- _What needs to be done_
With the pictures left out, please return exactly the line holding "left hip: (463, 312)" and each following line until the entries end.

Records from a data collection:
BEGIN

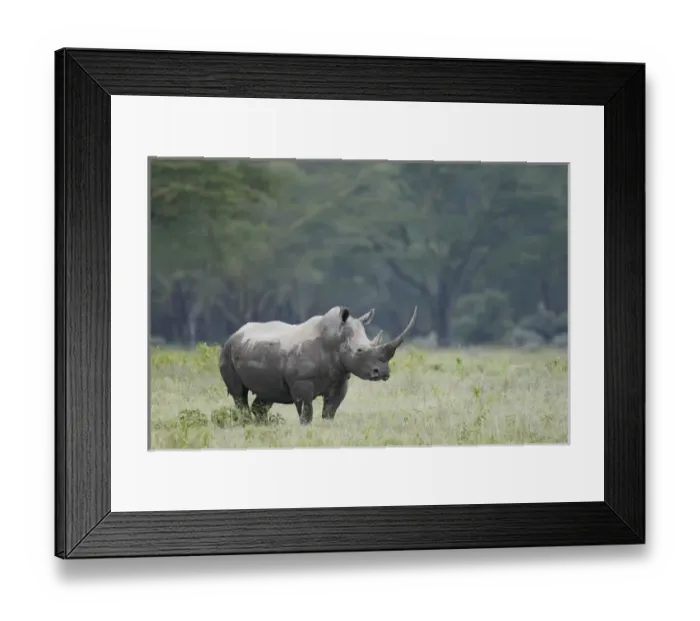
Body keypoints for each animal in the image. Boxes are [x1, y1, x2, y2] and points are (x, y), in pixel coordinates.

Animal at [219, 305, 418, 425]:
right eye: (359, 351)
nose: (382, 373)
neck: (335, 340)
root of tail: (234, 333)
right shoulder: (301, 382)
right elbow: (306, 413)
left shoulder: (340, 379)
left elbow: (330, 411)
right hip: (227, 351)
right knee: (239, 394)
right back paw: (247, 424)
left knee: (266, 395)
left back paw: (263, 426)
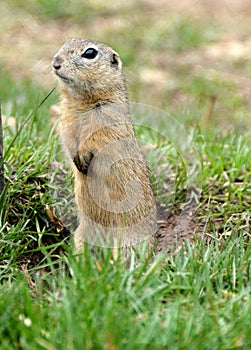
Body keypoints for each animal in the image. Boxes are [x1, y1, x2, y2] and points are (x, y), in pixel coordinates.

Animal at [51, 38, 157, 254]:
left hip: (127, 243)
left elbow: (97, 139)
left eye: (90, 53)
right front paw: (77, 160)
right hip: (81, 236)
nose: (55, 63)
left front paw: (82, 157)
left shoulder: (107, 120)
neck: (81, 100)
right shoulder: (66, 121)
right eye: (65, 42)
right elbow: (68, 140)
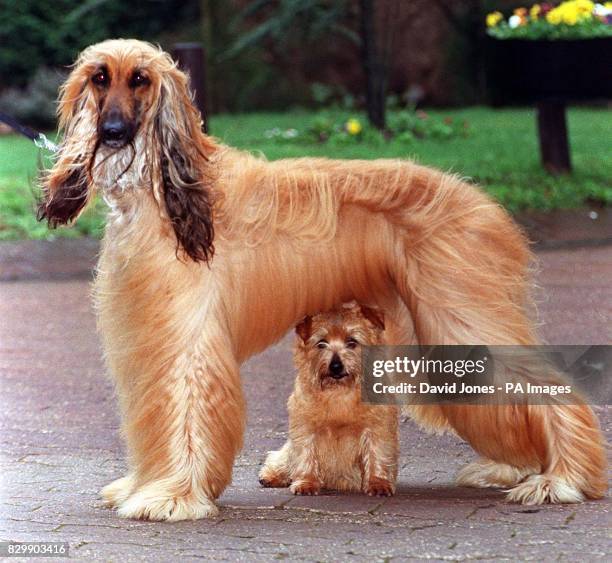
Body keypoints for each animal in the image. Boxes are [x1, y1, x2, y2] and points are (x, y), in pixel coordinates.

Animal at [39, 40, 608, 524]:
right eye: (98, 77)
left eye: (139, 79)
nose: (112, 132)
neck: (166, 190)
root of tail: (484, 205)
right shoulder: (150, 334)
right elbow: (152, 409)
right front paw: (144, 485)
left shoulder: (187, 337)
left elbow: (183, 407)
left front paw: (173, 495)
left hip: (463, 312)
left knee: (546, 388)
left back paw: (561, 478)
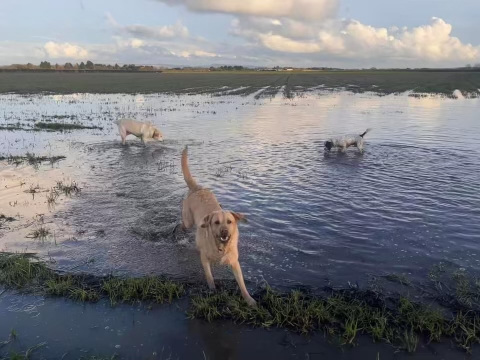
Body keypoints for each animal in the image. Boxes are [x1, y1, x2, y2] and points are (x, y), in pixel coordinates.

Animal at [180, 146, 256, 306]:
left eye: (229, 221)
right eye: (216, 222)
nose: (224, 231)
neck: (220, 247)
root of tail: (197, 187)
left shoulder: (234, 262)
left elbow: (242, 283)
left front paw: (249, 299)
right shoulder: (204, 259)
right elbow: (209, 276)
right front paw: (212, 289)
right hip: (188, 220)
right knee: (183, 224)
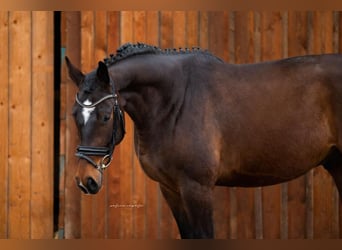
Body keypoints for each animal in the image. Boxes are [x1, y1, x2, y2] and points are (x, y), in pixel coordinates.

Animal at [66, 42, 342, 238]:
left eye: (104, 116)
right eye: (75, 115)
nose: (85, 180)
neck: (175, 100)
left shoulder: (197, 188)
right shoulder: (171, 189)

END

- _Solution for this problem_
left hip: (463, 312)
left knee: (546, 388)
left back paw: (561, 478)
Body keypoints for each animal in the image. Boxes are [x1, y1, x2, y2] and points are (x, y), in pixel coordinates.

Animal at [180, 146, 256, 306]:
left eye: (229, 221)
right eye: (216, 222)
nose: (224, 231)
neck: (220, 247)
root of tail: (197, 187)
left shoulder: (234, 262)
left elbow: (242, 283)
left front paw: (249, 299)
right shoulder: (204, 259)
right elbow: (209, 276)
right front paw: (212, 289)
right hip: (188, 220)
right knee: (183, 224)
Body keypoints for each animal in the image. Boxes are [x1, y1, x2, y2] and points are (x, y), in pixel coordinates.

Animal at [66, 42, 342, 238]:
left eye: (104, 116)
right eye: (75, 115)
nose: (85, 180)
neck: (175, 100)
left shoulder: (197, 188)
right shoulder: (171, 189)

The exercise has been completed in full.